You mentioned that "in one case the deploy failed", do you happen to know what the error message was? I think you could still find the record in the CloudFormation console (or aws cli, whichever you prefer) - go to the stack's "Events" tab and locate the event with an UPDATE_FAILED
state. I'm hoping to get more clues by knowing this error message.
In addition, can you confirm the value of the ContainerImage
parameter in your job's stack? Is it something like ": fae9f246" instead of "
Hello @Lou1415926 When the deploy fails we see an error like
- Updating the infrastructure for stack tech-staging-oreo-dl [update rollback complete] [15.3s]
The following resource(s) failed to update: [TaskDefinition].
- An ECS service to run and maintain your tasks in the environment cluster [not started]
- An ECS task definition to group your containers and run them on ECS [delete complete] [0.0s]
Resource handler returned message: "Invalid request provided: Create T
askDefinition: Container.image repository should not be null or empty.
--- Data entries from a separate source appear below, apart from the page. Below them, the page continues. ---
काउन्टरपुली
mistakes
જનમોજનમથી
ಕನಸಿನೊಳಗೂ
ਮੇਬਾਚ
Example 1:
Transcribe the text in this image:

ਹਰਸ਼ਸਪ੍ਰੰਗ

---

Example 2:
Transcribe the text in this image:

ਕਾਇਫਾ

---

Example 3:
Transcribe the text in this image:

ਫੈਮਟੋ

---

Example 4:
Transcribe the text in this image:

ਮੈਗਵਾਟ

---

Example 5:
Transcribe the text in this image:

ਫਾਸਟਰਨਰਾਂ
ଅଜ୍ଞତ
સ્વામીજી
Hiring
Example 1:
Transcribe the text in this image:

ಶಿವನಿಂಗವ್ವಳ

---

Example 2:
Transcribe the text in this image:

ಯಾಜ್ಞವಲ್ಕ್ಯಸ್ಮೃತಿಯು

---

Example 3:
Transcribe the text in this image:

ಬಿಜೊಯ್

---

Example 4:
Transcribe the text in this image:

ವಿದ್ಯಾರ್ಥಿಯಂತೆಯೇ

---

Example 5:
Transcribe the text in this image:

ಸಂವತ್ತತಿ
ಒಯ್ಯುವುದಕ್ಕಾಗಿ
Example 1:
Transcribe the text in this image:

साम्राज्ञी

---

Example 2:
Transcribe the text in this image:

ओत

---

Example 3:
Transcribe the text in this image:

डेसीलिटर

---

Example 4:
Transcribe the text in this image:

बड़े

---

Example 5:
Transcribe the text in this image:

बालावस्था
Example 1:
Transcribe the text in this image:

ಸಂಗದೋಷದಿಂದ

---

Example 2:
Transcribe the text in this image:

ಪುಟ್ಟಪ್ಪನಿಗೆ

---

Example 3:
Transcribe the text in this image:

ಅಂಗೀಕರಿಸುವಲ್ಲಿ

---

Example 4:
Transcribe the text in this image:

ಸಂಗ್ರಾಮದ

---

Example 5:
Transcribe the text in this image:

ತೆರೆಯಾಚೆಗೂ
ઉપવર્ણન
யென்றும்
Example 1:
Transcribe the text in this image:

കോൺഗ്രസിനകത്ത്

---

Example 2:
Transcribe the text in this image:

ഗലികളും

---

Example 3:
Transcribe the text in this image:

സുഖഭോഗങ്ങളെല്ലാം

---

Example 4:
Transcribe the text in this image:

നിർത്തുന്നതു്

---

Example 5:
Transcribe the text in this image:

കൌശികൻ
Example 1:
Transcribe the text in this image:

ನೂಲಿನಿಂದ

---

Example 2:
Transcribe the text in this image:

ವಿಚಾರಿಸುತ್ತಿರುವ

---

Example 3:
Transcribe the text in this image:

(Service: AmazonECS; Status Code: 400; Error Code: ClientException; R
equest ID: abc12f74-a49a-42f9-ac85-418debf2f7b2; Proxy: null)" (Reques
tToken: 1d5e884d-bb98-74b6-fddb-8f2bc2265329, HandlerErrorCode: Invali
dRequest)
For the other case (issue #5032) i can confirm that the ContainerImage in the task definition is in the format ":xxxx" without the ".idk.ecr...." prefix.
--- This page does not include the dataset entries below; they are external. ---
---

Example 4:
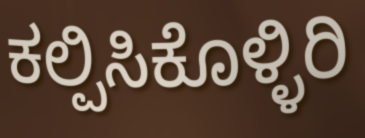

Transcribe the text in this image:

ಕಲ್ಪಿಸಿಕೊಳ್ಳಿರಿ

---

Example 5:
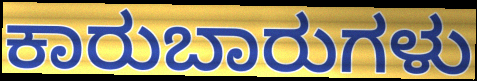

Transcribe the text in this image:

ಕಾರುಬಾರುಗಳು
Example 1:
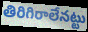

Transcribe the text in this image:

తిరిగిరాలేనట్టు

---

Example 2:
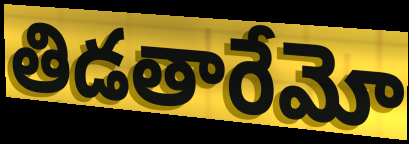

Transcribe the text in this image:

తిడతారేమో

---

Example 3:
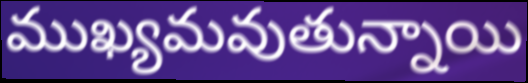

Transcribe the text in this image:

ముఖ్యమవుతున్నాయి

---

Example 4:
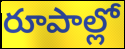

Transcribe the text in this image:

రూపాల్లో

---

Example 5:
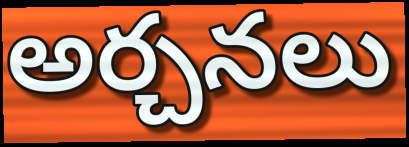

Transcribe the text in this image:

అర్చనలు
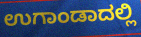
ಉಗಾಂಡಾದಲ್ಲಿ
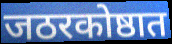
जठरकोष्ठात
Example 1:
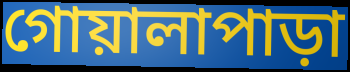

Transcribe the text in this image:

গোয়ালাপাড়া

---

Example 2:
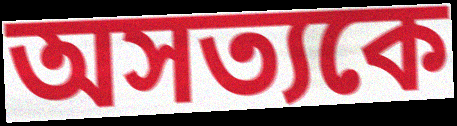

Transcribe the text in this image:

অসত্যকে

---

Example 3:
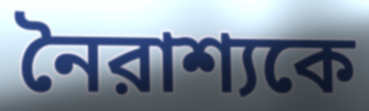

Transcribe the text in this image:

নৈরাশ্যকে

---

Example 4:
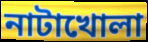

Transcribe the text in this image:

নাটাখোলা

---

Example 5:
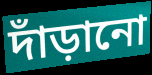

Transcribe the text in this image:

দাঁড়ানো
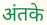
अंतके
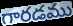
గారడము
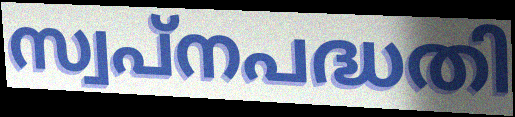
സ്വപ്നപദ്ധതി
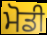
ਮੋਡੀ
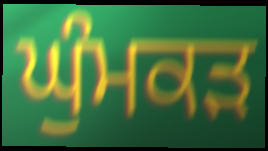
ਘੁੰਮਕੜ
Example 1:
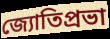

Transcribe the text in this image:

জ্যোতিপ্রভা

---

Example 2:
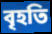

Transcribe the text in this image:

বৃহতি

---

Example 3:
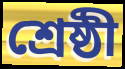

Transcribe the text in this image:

শ্রেষ্ঠী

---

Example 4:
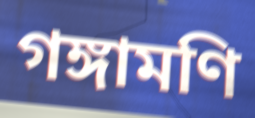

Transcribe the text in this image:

The enhancement that prevents version downgrades has been released in v1.29.0: https://github.com/aws/copilot-cli/releases/tag/v1.29.0!
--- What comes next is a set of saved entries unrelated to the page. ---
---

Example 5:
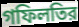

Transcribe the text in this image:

গফিলতির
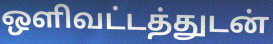
ஒளிவட்டத்துடன்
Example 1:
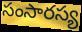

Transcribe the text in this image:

సంసారస్య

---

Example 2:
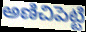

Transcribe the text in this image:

అణిచిపెట్టి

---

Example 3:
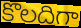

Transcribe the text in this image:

కొలదిగా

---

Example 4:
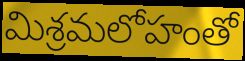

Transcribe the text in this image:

మిశ్రమలోహంతో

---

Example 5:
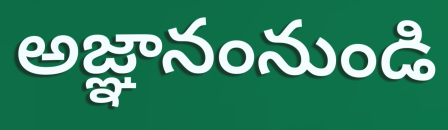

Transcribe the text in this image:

అజ్ఞానంనుండి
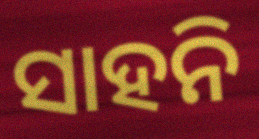
ସାହନି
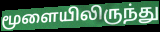
மூளையிலிருந்து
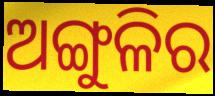
ଅଙ୍ଗୁଳିର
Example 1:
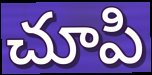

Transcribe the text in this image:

చూపి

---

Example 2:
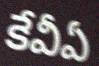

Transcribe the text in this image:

కేవీఏ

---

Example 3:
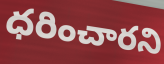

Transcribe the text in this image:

ధరించారని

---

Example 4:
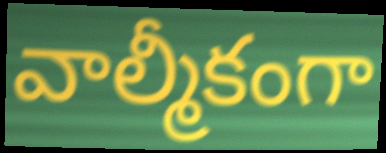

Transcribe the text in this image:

వాల్మీకంగా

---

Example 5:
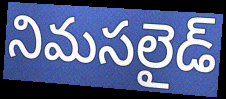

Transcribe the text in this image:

నిమసలైడ్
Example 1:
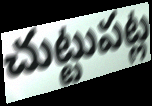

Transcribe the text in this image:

చుట్టుపట్ల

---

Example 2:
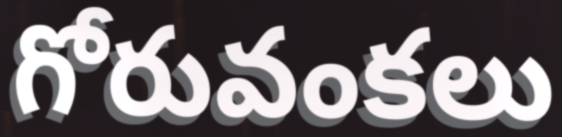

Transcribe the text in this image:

గోరువంకలు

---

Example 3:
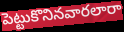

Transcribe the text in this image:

పెట్టుకొనినవారలారా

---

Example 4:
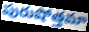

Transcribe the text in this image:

పురుషోత్తమా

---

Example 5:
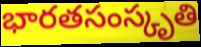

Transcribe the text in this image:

భారతసంస్కృతి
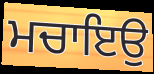
ਮਚਾਇਉ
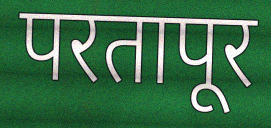
परतापूर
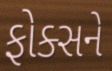
ફોક્સને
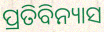
ପ୍ରତିବିନ୍ୟାସ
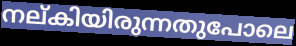
നല്കിയിരുന്നതുപോലെ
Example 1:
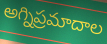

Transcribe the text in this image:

అగ్నిప్రమాదాల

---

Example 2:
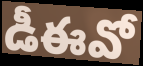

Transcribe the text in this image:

డీఈవో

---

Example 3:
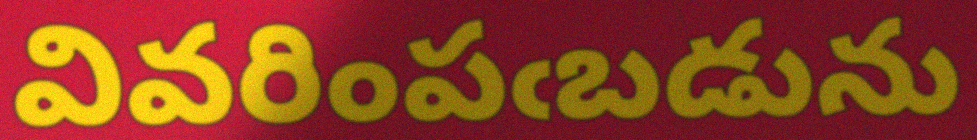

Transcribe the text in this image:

వివరింపఁబడును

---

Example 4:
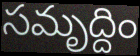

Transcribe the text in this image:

సమృద్దిం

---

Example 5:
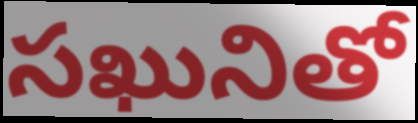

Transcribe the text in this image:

సఖునితో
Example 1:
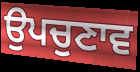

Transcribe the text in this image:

ਉਪਚੁਣਾਵ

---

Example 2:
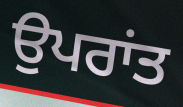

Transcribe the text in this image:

ਉਪਰਾਂਤ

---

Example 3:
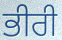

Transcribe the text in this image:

ਭੀਰੀ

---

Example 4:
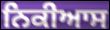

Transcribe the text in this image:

ਨਿਕੀਆਸ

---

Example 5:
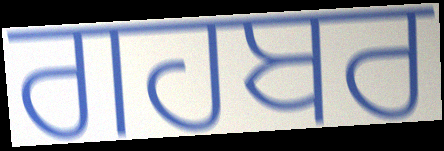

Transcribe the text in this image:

ਗਹਬਰ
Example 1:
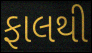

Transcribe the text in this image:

ફાલથી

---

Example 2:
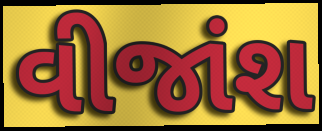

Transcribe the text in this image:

વીજાંશ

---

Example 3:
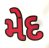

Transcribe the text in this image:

મેદ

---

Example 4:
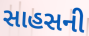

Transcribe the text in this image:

સાહસની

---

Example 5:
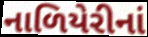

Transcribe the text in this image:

નાળિયેરીનાં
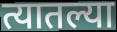
त्यातल्या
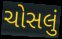
ચોસલું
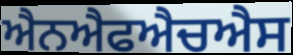
ਐਨਐਫਐਚਐਸ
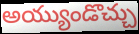
అయ్యుండొచ్చు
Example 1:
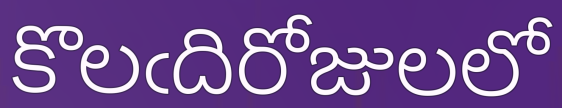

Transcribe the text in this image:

కొలఁదిరోజులలో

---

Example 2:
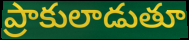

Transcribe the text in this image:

ప్రాకులాడుతూ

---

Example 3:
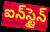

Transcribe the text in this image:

ఐన్‌స్టైన్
@huanjani Thanks for the update.
Is this a server side check or is this built into the CLI. I.e. will this now block clients < 1.29 from interacting with my updated app? Or will this check only work in the future for all clients >= 1.29 (e.g. blocking a 1.29 client from accessing a 1.30 app)
Hello @schm.
Is this a server side check or is this built into the CLI.
It is built into the CLI.
will this now block clients < 1.29 from interacting with my updated app? Or will this check only work in the future for all clients >= 1.29 (e.g. blocking a 1.29 client from accessing a 1.30 app)
I think "blocking a 1.29 client from accessing a 1.30 app" this one is a correct statement (if by "client" you meant Copilot CLI), so that your 1.29 client won't be able to accidentally downgrade your 1.30 app (however, this can be overridden by passing --allow-downgrade
flag).
That's very good to know. Thanks for addressing this issue.
For me this issue is resolved right now as we know what was causing the problems and how we can avoid them in the future. Therefore I'm going to close it even though we didn't find a good solution to fix services affected by this problem but completely delete and recreate them.
Thanks again for your support. That's much appreciated.
Hey,
last week we upgraded our main copilot app by running
app upgrade
. Since then we're running into strange issues when redeploying any kind of service in the same app.We were creating the app with copilot 1.22.0. We've been using the latest release of the copilot-cli for each deployment. And we've only triggered
app upgrade
last week in order to use static sites.For App Runner based services we see the following error:
For ECS based services we see this error:
So both errors seem to be related to ECR.
What we found out already:
app upgrade
. but for others the next deployment directly failed.I would love to get any feedback on how we can further debug this issue as this is blocking our teams. I'll happily provide more information, if you tell me which.